INFORMATION PROVIDED Block Start
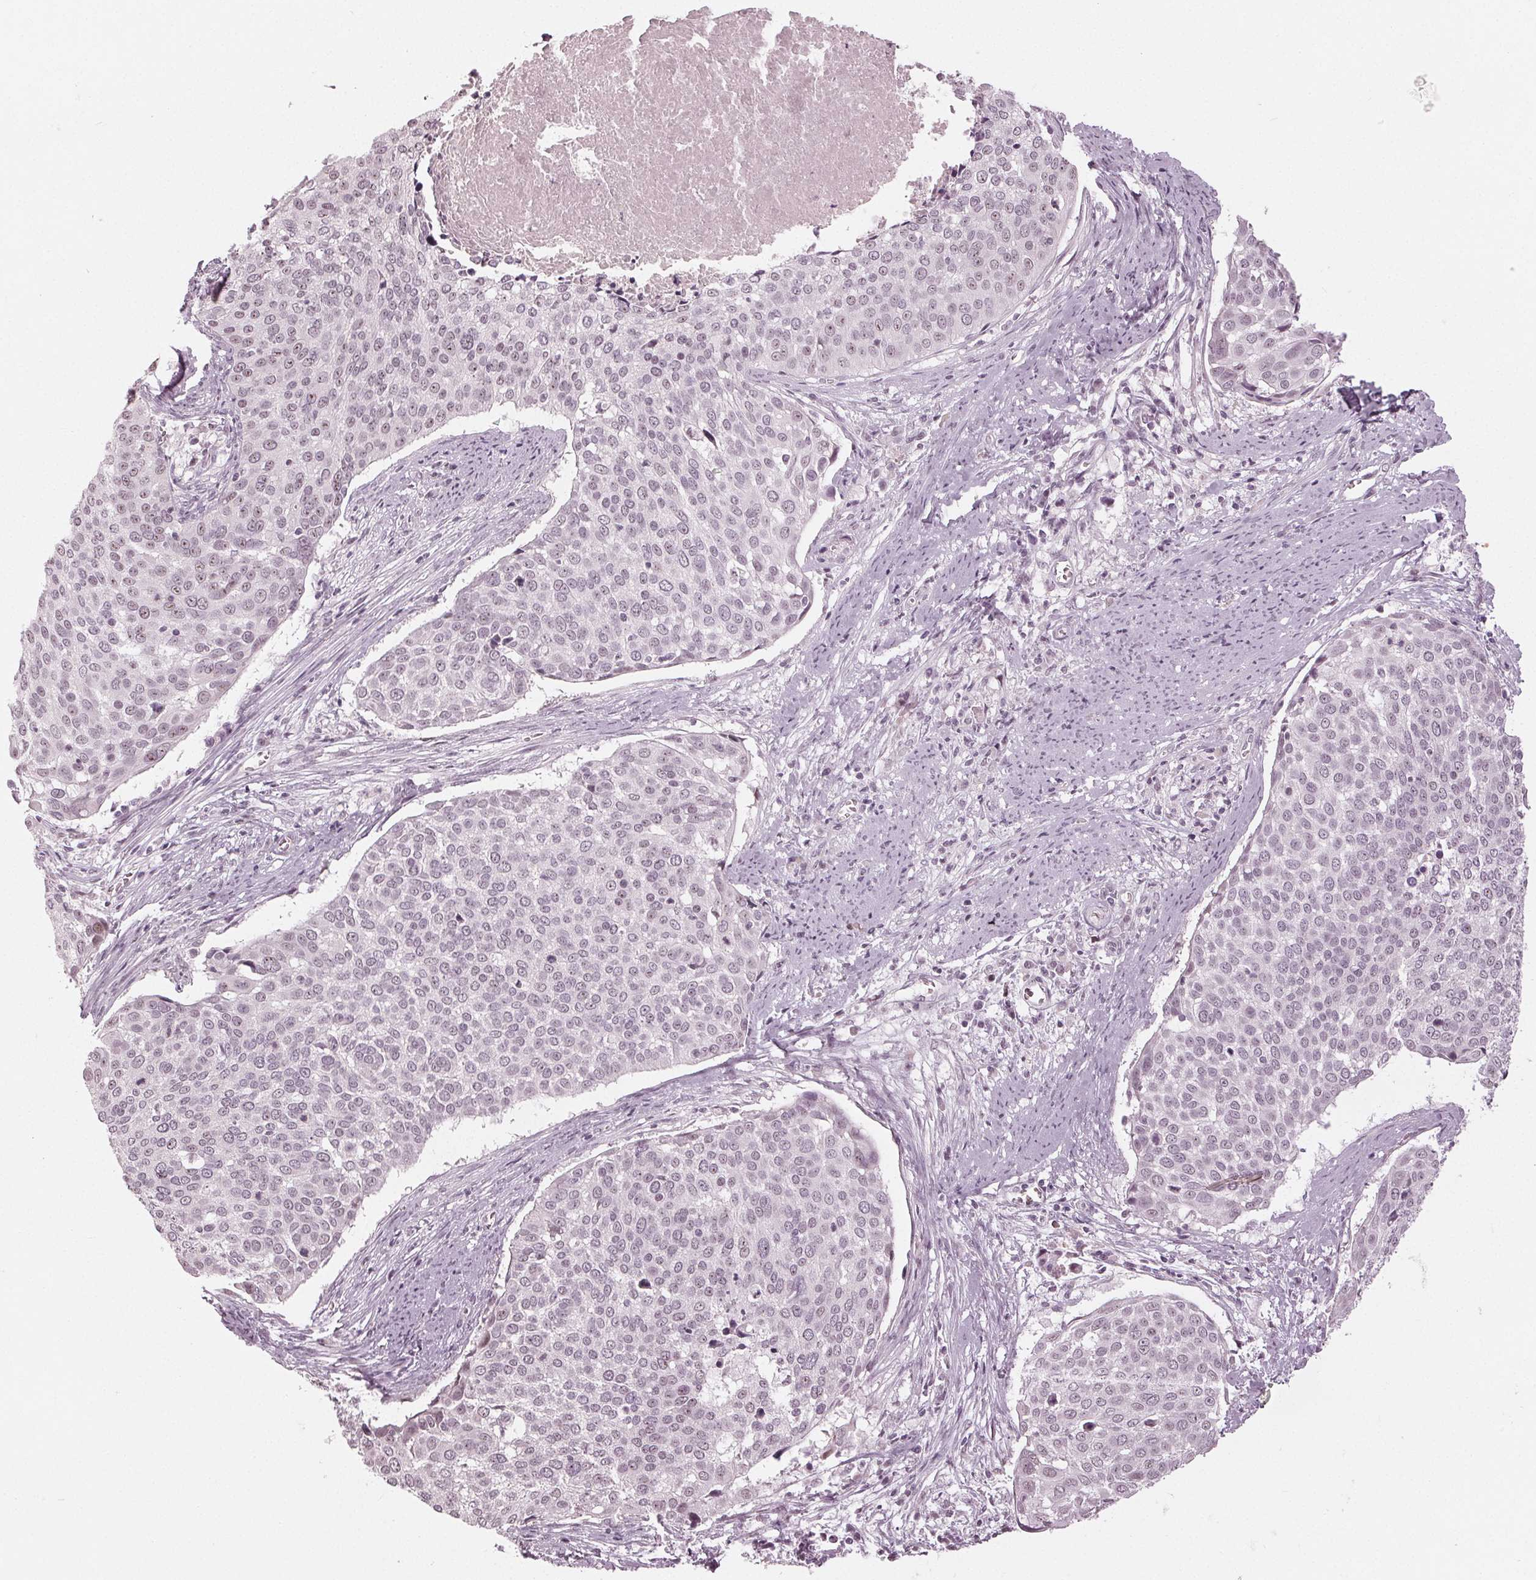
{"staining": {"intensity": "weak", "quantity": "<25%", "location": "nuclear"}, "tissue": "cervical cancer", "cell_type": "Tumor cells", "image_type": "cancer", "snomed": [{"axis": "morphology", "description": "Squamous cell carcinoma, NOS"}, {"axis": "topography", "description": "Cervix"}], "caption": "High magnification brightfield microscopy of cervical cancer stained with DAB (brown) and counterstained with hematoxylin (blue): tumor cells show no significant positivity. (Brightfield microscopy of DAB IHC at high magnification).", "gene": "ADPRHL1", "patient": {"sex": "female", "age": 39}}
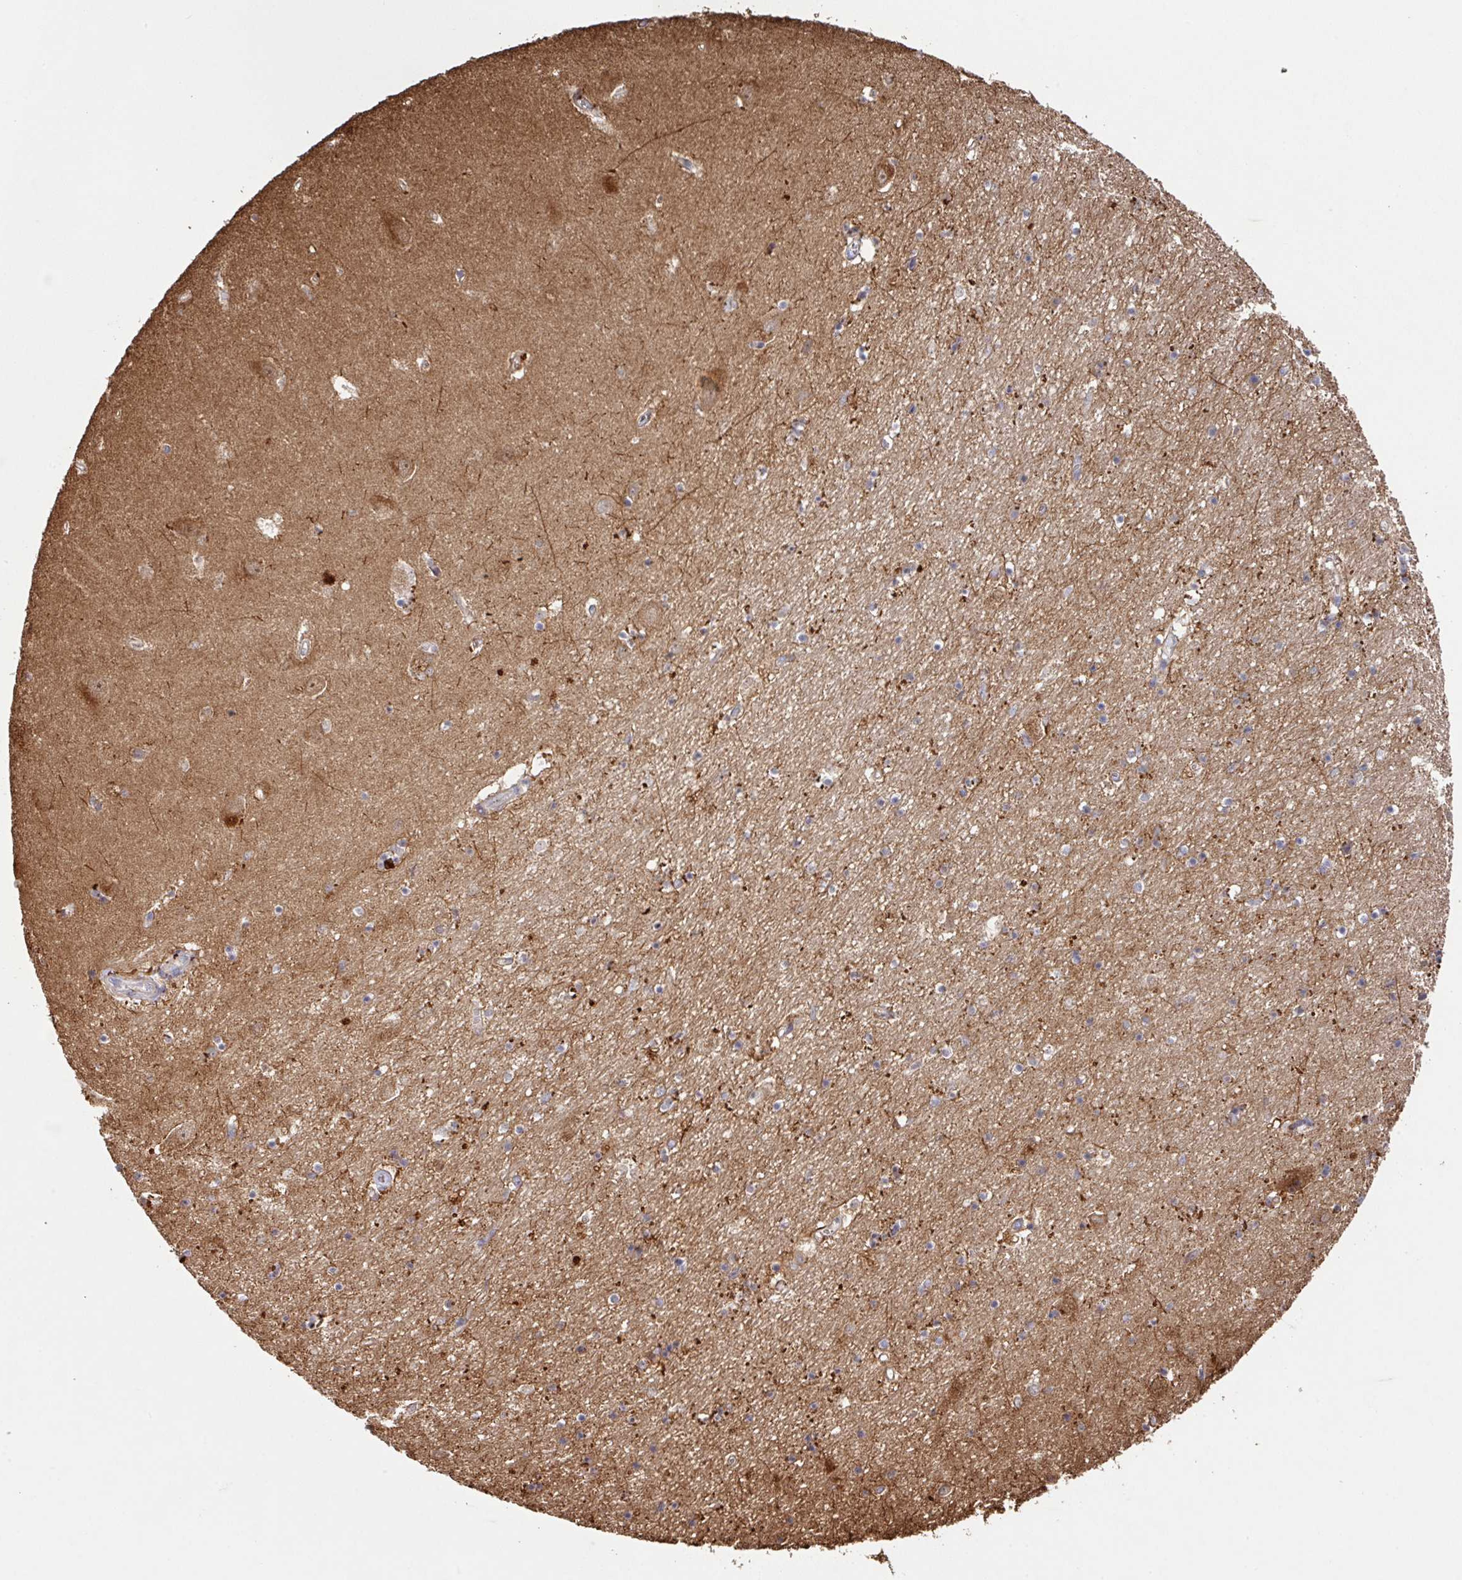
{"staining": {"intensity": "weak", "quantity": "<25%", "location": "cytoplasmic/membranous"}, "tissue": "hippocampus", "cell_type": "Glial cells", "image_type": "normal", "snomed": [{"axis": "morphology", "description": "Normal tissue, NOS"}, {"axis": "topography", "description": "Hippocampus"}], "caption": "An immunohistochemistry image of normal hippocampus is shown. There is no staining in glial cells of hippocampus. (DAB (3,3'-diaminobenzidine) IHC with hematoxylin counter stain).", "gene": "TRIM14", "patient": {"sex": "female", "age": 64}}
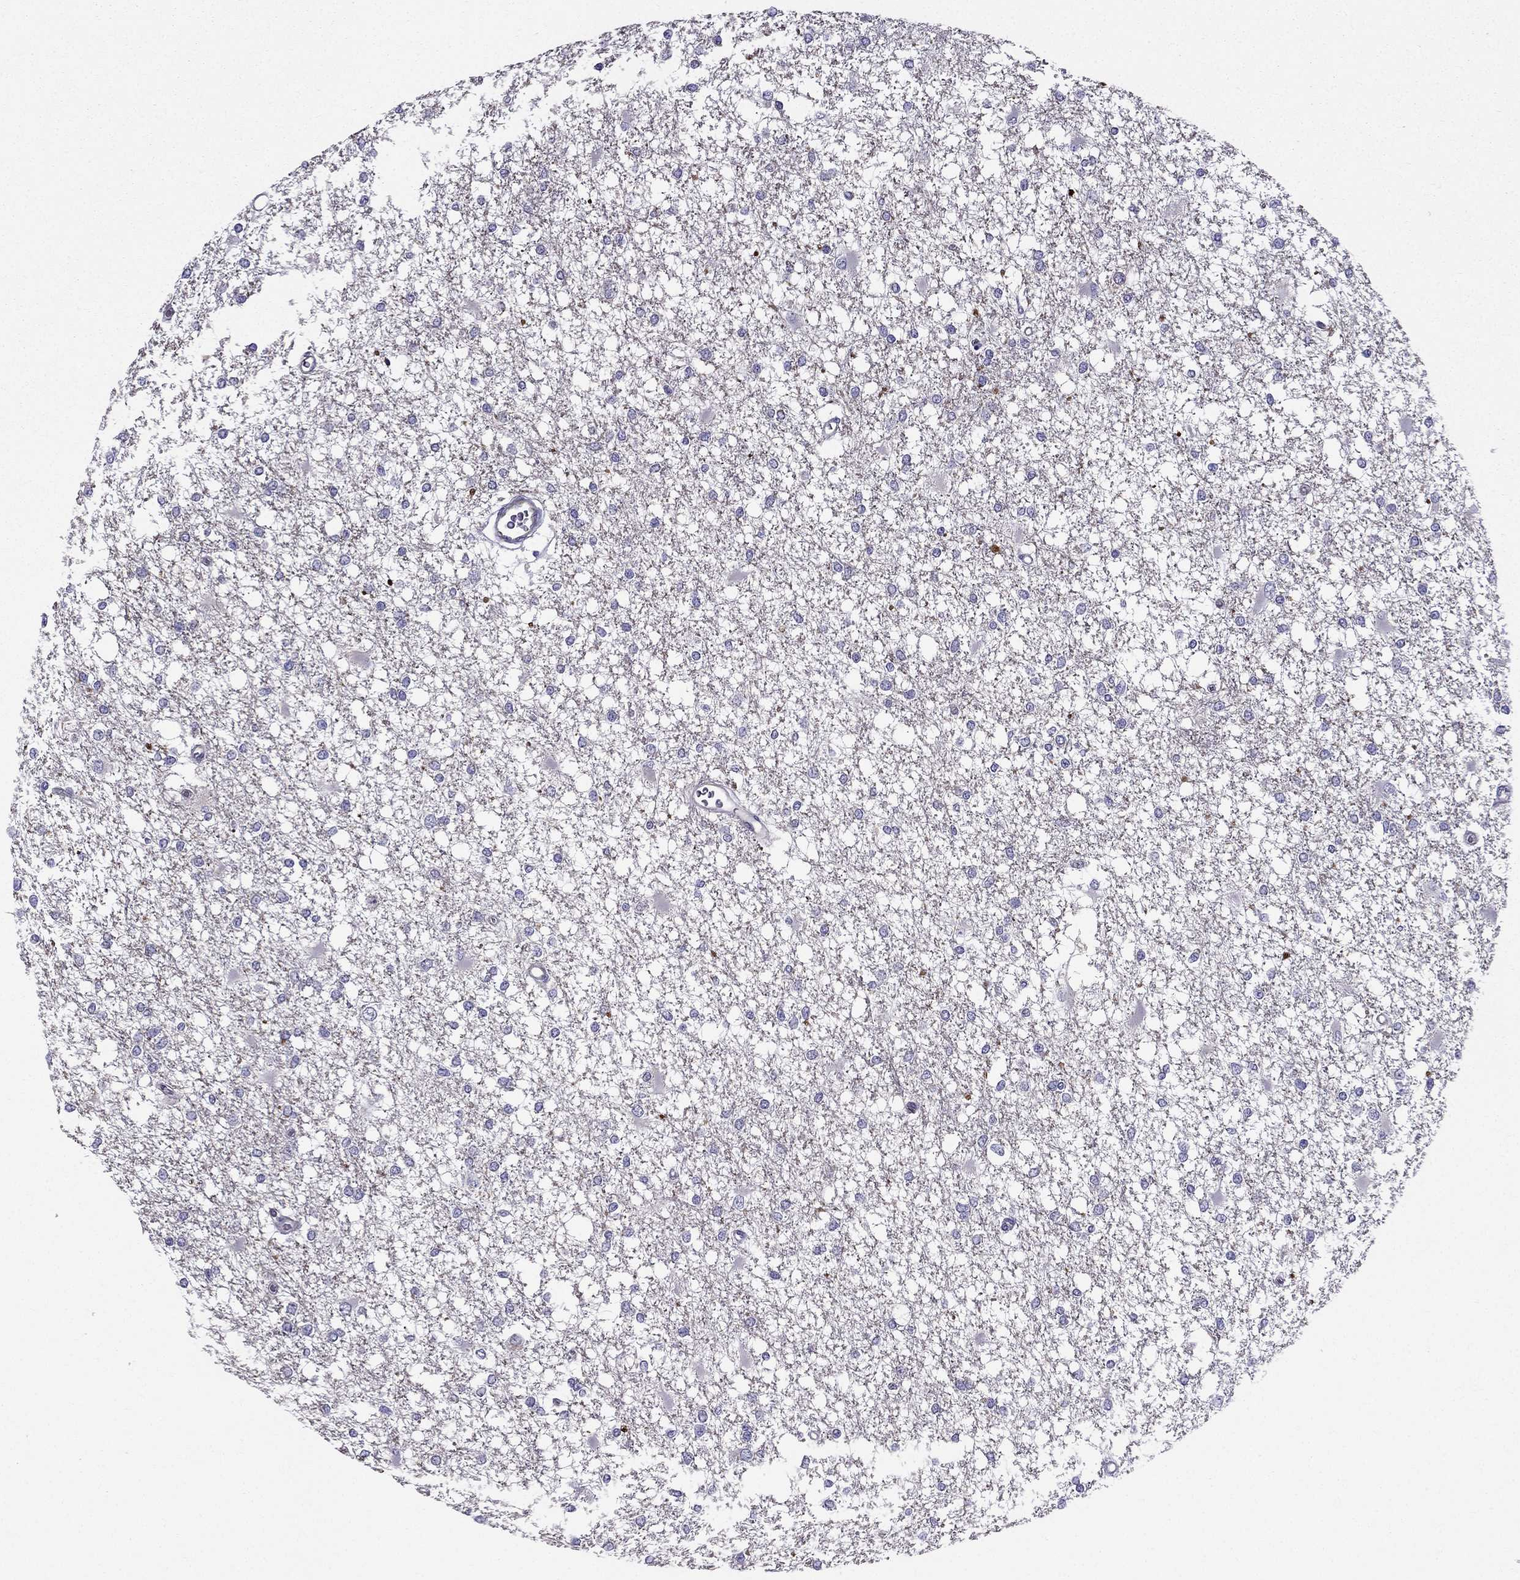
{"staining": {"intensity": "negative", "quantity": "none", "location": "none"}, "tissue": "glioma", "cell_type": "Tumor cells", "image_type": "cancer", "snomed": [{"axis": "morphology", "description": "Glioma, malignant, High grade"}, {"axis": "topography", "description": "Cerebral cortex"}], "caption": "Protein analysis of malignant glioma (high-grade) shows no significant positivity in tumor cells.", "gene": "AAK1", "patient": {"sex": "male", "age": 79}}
INFORMATION PROVIDED Block End
• **WORK TO COMPLETE**:
Please copy every line of the material that contains the word "High".

• **REPLY**:
{"staining": {"intensity": "weak", "quantity": "<25%", "location": "nuclear"}, "tissue": "cervical cancer", "cell_type": "Tumor cells", "image_type": "cancer", "snomed": [{"axis": "morphology", "description": "Squamous cell carcinoma, NOS"}, {"axis": "topography", "description": "Cervix"}], "caption": "High magnification brightfield microscopy of cervical cancer stained with DAB (brown) and counterstained with hematoxylin (blue): tumor cells show no significant positivity. (Brightfield microscopy of DAB IHC at high magnification).", "gene": "ADPRHL1", "patient": {"sex": "female", "age": 39}}
{"staining": {"intensity": "negative", "quantity": "none", "location": "none"}, "tissue": "glioma", "cell_type": "Tumor cells", "image_type": "cancer", "snomed": [{"axis": "morphology", "description": "Glioma, malignant, High grade"}, {"axis": "topography", "description": "Cerebral cortex"}], "caption": "Protein analysis of malignant glioma (high-grade) shows no significant positivity in tumor cells.", "gene": "AAK1", "patient": {"sex": "male", "age": 79}}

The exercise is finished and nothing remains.